Valerija Narvydaitė (5 November 1896 – 5 December 1970) was a Lithuanian communist activist. She was a member of the underground Communist Party of Lithuania (LKP) during the 1920s and 1930s, and spent over 14 years in jails and detention centres. She served as Deputy Minister (Deputy People's Commissar) for Social Welfare of the Lithuanian Soviet Socialist Republic 1940–1941 and 1944–1946.

==Early life and entry into the underground==
Narvydaitė was born into a peasant family on 5 November 1896 in Meilūnai. Narvydaitė started participating in the revolutionary movement in 1920. She joined the underground Communist Party of Lithuania (LKP) in 1921. She was a member of the LKP Pasvalys Subdistrict Committee 1921–1922 as well as the Panevėžys District Committee of the party. While she was living in Panevėžys, she would often visit Kaunas, travelling by train dressed as a peasant woman and smuggling communist literature. In the underground work, she used code-names such as 'Darbininkė' ('Worker') and 'Lakštingala' ('Nightingale').

==Prisoner==
Narvydaitė was arrested in March 1922 and imprisoned for four years. After her release, she settled in Kaunas and worked at a knitwear factory. From 1926 to 1929, Narvydaitė operated as a liaison for the LKP Central Committee. She was repeatedly arrested, detained and imprisoned. She was jailed in Šiauliai, Kaunas, Ukmergė, Kretinga, Bajorai, Varniai, Marijampolė and Fort IX. She fell seriously ill during her imprisonment. All in all, she spent over 14 years in jails and detention centres.

==Later Kaunas period==
During the period of 1938 to 1940, she was again based in Kaunas, conducting communist activities. She was the organizer of the Apartment Tenants Union in Kaunas during those years.

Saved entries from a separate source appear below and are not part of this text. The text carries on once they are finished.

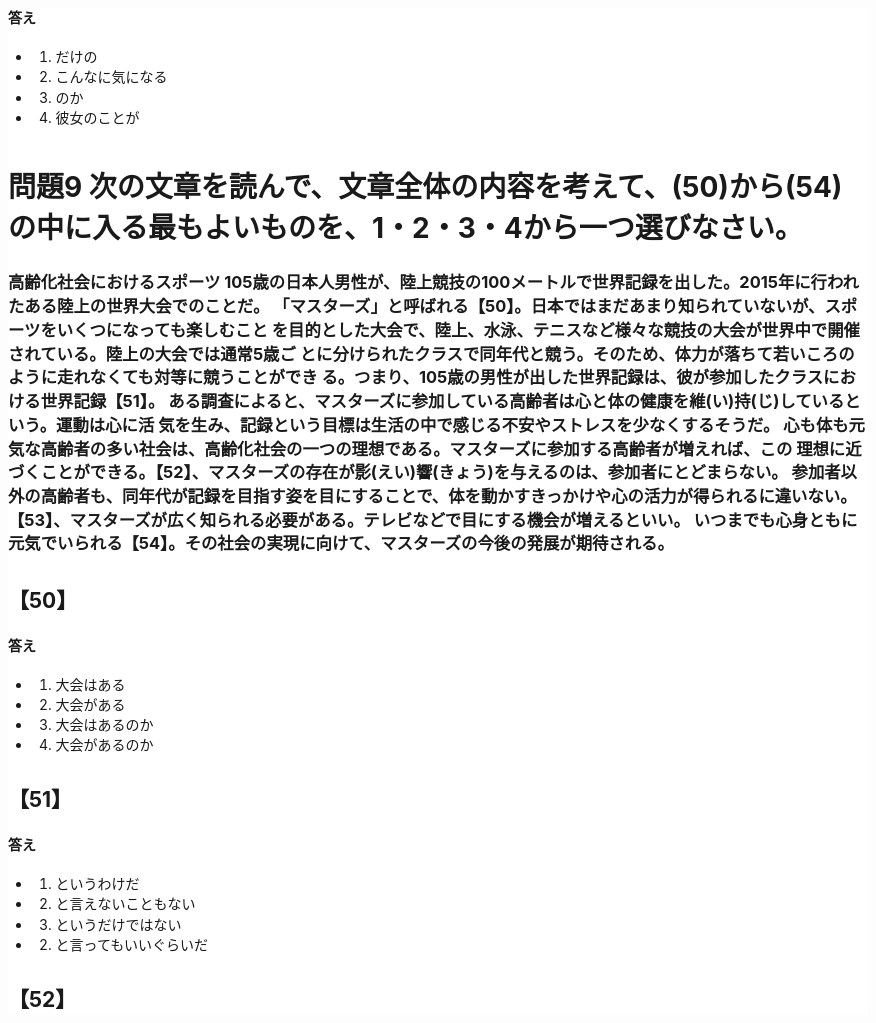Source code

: #### 答え

- 1) だけの

- 2) こんなに気になる

- 3) のか

- 4) 彼女のことが



# 問題9 次の文章を読んで、文章全体の内容を考えて、(50)から(54)の中に入る最もよいものを、1・2・3・4から一つ選びなさい。

### 高齢化社会におけるスポーツ 105歳の日本人男性が、陸上競技の100メートルで世界記録を出した。2015年に行われたある陸上の世界大会でのことだ。 「マスターズ」と呼ばれる【50】。日本ではまだあまり知られていないが、スポーツをいくつになっても楽しむこと を目的とした大会で、陸上、水泳、テニスなど様々な競技の大会が世界中で開催されている。陸上の大会では通常5歳ご とに分けられたクラスで同年代と競う。そのため、体力が落ちて若いころのように走れなくても対等に競うことができ る。つまり、105歳の男性が出した世界記録は、彼が参加したクラスにおける世界記録【51】。 ある調査によると、マスターズに参加している高齢者は心と体の健康を維(い)持(じ)しているという。運動は心に活 気を生み、記録という目標は生活の中で感じる不安やストレスを少なくするそうだ。 心も体も元気な高齢者の多い社会は、高齢化社会の一つの理想である。マスターズに参加する高齢者が増えれば、この 理想に近づくことができる。【52】、マスターズの存在が影(えい)響(きょう)を与えるのは、参加者にとどまらない。 参加者以外の高齢者も、同年代が記録を目指す姿を目にすることで、体を動かすきっかけや心の活力が得られるに違いない。【53】、マスターズが広く知られる必要がある。テレビなどで目にする機会が増えるといい。 いつまでも心身ともに元気でいられる【54】。その社会の実現に向けて、マスターズの今後の発展が期待される。

## 【50】

#### 答え

- 1) 大会はある

- 2) 大会がある

- 3) 大会はあるのか

- 4) 大会があるのか



## 【51】

#### 答え

- 1) というわけだ

- 2) と言えないこともない

- 3) というだけではない

- 2) と言ってもいいぐらいだ



## 【52】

==World War II and establishment of the Lithuanian SSR==
Narvydaitė was a member of the Supreme Electoral Commission for the 1940 People's Seimas election. She served as Deputy People's Commissar for Social Welfare of the Lithuanian Soviet Socialist Republic in 1940–1941.

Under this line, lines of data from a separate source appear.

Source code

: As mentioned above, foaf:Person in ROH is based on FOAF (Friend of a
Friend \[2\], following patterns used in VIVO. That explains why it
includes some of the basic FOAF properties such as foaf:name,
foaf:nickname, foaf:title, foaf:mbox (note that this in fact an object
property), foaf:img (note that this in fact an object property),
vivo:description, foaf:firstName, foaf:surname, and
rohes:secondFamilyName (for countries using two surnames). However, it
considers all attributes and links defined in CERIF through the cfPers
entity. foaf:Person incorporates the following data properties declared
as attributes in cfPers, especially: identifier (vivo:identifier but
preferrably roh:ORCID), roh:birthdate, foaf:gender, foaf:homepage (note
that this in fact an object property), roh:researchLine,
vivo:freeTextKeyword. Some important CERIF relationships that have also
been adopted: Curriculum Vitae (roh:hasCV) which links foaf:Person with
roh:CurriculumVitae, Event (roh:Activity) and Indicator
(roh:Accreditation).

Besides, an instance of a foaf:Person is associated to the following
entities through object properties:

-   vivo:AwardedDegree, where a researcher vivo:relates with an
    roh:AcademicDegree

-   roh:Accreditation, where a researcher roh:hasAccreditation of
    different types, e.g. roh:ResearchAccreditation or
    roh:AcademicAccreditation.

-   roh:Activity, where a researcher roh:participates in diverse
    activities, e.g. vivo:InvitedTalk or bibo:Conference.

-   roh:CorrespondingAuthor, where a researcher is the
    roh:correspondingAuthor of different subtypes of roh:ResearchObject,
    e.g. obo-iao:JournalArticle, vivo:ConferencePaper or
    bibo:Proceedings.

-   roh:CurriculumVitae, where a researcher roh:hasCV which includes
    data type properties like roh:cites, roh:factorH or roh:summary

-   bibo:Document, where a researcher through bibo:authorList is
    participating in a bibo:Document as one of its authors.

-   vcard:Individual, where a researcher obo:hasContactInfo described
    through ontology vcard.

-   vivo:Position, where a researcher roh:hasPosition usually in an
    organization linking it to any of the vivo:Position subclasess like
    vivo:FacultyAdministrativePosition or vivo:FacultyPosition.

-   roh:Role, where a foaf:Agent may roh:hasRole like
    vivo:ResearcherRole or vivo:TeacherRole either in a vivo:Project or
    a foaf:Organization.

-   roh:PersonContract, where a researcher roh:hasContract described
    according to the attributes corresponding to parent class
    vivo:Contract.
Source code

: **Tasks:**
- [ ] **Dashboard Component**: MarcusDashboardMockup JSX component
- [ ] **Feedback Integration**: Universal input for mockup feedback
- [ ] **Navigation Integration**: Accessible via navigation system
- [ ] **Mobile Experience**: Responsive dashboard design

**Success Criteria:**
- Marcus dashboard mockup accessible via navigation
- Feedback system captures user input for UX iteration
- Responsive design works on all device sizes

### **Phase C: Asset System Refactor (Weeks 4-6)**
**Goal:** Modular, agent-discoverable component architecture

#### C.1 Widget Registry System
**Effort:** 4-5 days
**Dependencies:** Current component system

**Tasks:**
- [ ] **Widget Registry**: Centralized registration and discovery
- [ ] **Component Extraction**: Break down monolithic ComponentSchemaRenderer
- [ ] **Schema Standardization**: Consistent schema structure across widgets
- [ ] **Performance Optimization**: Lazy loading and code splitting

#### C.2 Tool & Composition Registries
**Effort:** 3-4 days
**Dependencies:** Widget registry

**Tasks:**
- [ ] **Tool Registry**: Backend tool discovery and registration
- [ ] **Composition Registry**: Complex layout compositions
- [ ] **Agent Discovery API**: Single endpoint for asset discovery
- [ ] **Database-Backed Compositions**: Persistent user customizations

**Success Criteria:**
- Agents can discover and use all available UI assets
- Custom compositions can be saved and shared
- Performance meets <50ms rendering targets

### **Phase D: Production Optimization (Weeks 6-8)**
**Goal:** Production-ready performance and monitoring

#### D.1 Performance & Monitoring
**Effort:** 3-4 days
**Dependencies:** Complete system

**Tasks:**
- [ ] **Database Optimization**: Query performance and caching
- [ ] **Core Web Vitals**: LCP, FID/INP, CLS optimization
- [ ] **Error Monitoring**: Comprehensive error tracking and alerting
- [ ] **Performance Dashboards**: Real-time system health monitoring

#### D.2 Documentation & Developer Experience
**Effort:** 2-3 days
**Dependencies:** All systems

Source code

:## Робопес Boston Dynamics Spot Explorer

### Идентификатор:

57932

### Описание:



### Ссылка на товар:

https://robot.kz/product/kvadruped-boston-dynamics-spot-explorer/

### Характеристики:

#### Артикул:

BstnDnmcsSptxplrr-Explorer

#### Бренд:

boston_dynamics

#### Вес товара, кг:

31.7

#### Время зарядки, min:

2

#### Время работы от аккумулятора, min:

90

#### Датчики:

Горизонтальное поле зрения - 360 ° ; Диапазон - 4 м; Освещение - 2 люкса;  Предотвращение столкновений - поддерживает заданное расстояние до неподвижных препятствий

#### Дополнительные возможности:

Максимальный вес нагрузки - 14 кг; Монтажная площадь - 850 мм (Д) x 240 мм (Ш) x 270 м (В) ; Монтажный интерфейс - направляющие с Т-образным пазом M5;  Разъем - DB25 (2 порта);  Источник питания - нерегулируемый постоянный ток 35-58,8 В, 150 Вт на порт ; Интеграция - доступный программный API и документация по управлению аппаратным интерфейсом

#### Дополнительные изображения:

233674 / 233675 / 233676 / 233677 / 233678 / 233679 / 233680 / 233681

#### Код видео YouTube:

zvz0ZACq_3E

For a period in 1942, she served as the deputy representative for the Lithuanian SSR Council of People's Commissars and the Communist Party (Bolsheviks) of Lithuania Central Committee for the evacuated Lithuanians in Ufa (Bashkir ASSR). She again served as Deputy Minister for Social Welfare of the Lithuanian SSR from 1944 until 1946.

==Later life==
Narvydaitė would later serve in other roles, working with the Vilnius City Executive Committee, as Head of Department of Publishing Houses and Printing Boards and in the apparatus of the Academy of Sciences of the Lithuanian SSR. She retired in 1953, but continued to actively participate in social activities. Narvydaitė died in Vilnius on 5 December 1970, after a long illness.